===== MATERIAL FOR THIS EXERCISE
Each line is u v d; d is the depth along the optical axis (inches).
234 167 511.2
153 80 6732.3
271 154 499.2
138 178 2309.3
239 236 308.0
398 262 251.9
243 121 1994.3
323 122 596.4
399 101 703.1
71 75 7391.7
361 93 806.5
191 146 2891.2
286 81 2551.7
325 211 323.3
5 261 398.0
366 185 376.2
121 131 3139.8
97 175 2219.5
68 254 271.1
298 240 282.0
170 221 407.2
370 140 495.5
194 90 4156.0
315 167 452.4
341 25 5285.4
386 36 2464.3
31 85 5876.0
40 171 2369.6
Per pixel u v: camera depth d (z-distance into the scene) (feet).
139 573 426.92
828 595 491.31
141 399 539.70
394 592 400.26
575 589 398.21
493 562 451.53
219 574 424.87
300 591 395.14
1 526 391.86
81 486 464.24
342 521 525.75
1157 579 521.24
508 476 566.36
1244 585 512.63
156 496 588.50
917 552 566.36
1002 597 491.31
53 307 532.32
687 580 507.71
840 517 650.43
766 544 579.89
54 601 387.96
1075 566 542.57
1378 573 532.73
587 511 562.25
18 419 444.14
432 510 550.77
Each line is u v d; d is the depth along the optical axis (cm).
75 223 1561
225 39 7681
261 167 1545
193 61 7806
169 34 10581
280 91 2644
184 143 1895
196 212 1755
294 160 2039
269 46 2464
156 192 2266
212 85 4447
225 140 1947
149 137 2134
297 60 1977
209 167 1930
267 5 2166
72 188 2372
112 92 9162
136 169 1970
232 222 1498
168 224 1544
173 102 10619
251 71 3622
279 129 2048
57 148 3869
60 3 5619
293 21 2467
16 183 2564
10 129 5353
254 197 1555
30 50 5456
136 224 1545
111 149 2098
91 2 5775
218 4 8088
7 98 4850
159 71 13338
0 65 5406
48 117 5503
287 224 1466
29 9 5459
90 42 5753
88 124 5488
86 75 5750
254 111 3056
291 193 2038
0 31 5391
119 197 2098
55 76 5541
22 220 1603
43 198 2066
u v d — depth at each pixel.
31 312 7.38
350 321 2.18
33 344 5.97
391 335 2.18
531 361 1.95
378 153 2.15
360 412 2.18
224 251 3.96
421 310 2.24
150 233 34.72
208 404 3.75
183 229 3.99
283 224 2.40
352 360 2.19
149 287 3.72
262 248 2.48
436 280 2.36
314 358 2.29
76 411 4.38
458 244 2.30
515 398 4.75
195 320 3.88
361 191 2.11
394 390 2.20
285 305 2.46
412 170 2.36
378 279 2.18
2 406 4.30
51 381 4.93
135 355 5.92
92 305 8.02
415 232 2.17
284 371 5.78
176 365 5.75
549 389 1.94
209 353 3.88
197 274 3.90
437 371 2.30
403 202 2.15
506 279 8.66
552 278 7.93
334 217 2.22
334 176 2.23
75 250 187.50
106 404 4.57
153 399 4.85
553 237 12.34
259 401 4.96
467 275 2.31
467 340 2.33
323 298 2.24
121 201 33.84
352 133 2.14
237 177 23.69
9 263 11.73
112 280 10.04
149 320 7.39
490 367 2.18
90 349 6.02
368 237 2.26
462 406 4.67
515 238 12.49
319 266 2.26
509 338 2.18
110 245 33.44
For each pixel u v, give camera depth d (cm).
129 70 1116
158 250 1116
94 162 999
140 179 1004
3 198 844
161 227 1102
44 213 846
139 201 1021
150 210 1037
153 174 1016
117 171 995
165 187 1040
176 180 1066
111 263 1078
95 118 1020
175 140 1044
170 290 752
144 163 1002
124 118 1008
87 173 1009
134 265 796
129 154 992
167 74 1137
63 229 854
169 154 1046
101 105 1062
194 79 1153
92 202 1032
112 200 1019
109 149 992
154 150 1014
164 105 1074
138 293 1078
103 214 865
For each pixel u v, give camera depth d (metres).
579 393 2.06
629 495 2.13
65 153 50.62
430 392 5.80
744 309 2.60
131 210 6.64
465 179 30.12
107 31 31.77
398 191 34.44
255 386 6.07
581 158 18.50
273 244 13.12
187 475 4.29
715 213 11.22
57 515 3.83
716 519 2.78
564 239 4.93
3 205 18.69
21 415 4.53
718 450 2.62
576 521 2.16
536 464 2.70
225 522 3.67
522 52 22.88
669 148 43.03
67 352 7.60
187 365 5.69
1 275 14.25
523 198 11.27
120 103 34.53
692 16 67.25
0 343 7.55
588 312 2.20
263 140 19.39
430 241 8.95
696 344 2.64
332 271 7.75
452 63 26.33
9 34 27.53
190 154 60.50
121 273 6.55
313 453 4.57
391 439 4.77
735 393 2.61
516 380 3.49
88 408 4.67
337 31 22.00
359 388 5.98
==========
EXERCISE REQUIREMENTS => Could you reproduce exactly the lines of the entries above, from the one with "370 140 495.5" through the one with "403 202 2.15", and nothing else?

RESULT OF THE TASK =>
370 140 495.5
194 90 4156.0
315 167 452.4
341 25 5285.4
386 36 2464.3
31 85 5876.0
40 171 2369.6
Per pixel u v: camera depth d (z-distance into the scene) (feet).
139 573 426.92
828 595 491.31
141 399 539.70
394 592 400.26
575 589 398.21
493 562 451.53
219 574 424.87
300 591 395.14
1 526 391.86
81 486 464.24
342 521 525.75
1157 579 521.24
508 476 566.36
1244 585 512.63
156 496 588.50
917 552 566.36
1002 597 491.31
53 307 532.32
687 580 507.71
840 517 650.43
766 544 579.89
54 601 387.96
1075 566 542.57
1378 573 532.73
587 511 562.25
18 419 444.14
432 510 550.77
Each line is u v d; d is the depth along the optical axis (cm).
75 223 1561
225 39 7681
261 167 1545
193 61 7806
169 34 10581
280 91 2644
184 143 1895
196 212 1755
294 160 2039
269 46 2464
156 192 2266
212 85 4447
225 140 1947
149 137 2134
297 60 1977
209 167 1930
267 5 2166
72 188 2372
112 92 9162
136 169 1970
232 222 1498
168 224 1544
173 102 10619
251 71 3622
279 129 2048
57 148 3869
60 3 5619
293 21 2467
16 183 2564
10 129 5353
254 197 1555
30 50 5456
136 224 1545
111 149 2098
91 2 5775
218 4 8088
7 98 4850
159 71 13338
0 65 5406
48 117 5503
287 224 1466
29 9 5459
90 42 5753
88 124 5488
86 75 5750
254 111 3056
291 193 2038
0 31 5391
119 197 2098
55 76 5541
22 220 1603
43 198 2066
u v d — depth at each pixel.
31 312 7.38
350 321 2.18
33 344 5.97
391 335 2.18
531 361 1.95
378 153 2.15
360 412 2.18
224 251 3.96
421 310 2.24
150 233 34.72
208 404 3.75
183 229 3.99
283 224 2.40
352 360 2.19
149 287 3.72
262 248 2.48
436 280 2.36
314 358 2.29
76 411 4.38
458 244 2.30
515 398 4.75
195 320 3.88
361 191 2.11
394 390 2.20
285 305 2.46
412 170 2.36
378 279 2.18
2 406 4.30
51 381 4.93
135 355 5.92
92 305 8.02
415 232 2.17
284 371 5.78
176 365 5.75
549 389 1.94
209 353 3.88
197 274 3.90
437 371 2.30
403 202 2.15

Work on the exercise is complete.